I should not omit to notice, that in speaking of the duty of the master, I use the term generically — I embrace the mistress. All the duties enjoined require the cordial cooperation of the mistress. Much of it, if done at all, must be done by her. She oftener has a heart to do it. She can do it, and, with a little encouragement, will do it, when other persons perhaps cannot or will not. If, then, the master will not be the high-priest as well as the lawgiver of his house, let him, at least, devolve a portion of the care for the religious interest of the slaves upon his wife, and especially that which relates to the instruction of the young. [328] She, also, can often employ her own children to aid in this service. It will both interest and instruct them.

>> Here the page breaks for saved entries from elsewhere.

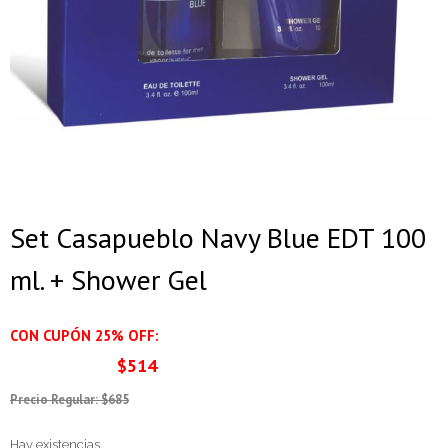
Set Casapueblo Navy Blue EDT 100
ml. + Shower Gel
CON CUPÓN 25% OFF:
$514
Precio Regular: $685
Hay existencias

So far as my observation goes, I am satisfied that the Southern family in which a proper discipline is maintained, and domestic religion, in that wide sense which embraces both blacks and whites is duly cultivated, for good order, for peace and quiet, for general morality and general prosperity, in all that concerns the comfort and happiness of a family, stands unrivalled in the history of the country.

1 I take this occasion to call your attention to a little volume on the “Duties of masters to servants,” three premium essays, by the Rev. Messrs. H. N. McTyeire, C. F. Sturgis, and A. T. Holmes, published by the Southern Baptist Publication Society,. Charleston, S. C., to which I acknowledge myself indebted for several suggestions on this topic. Read the book.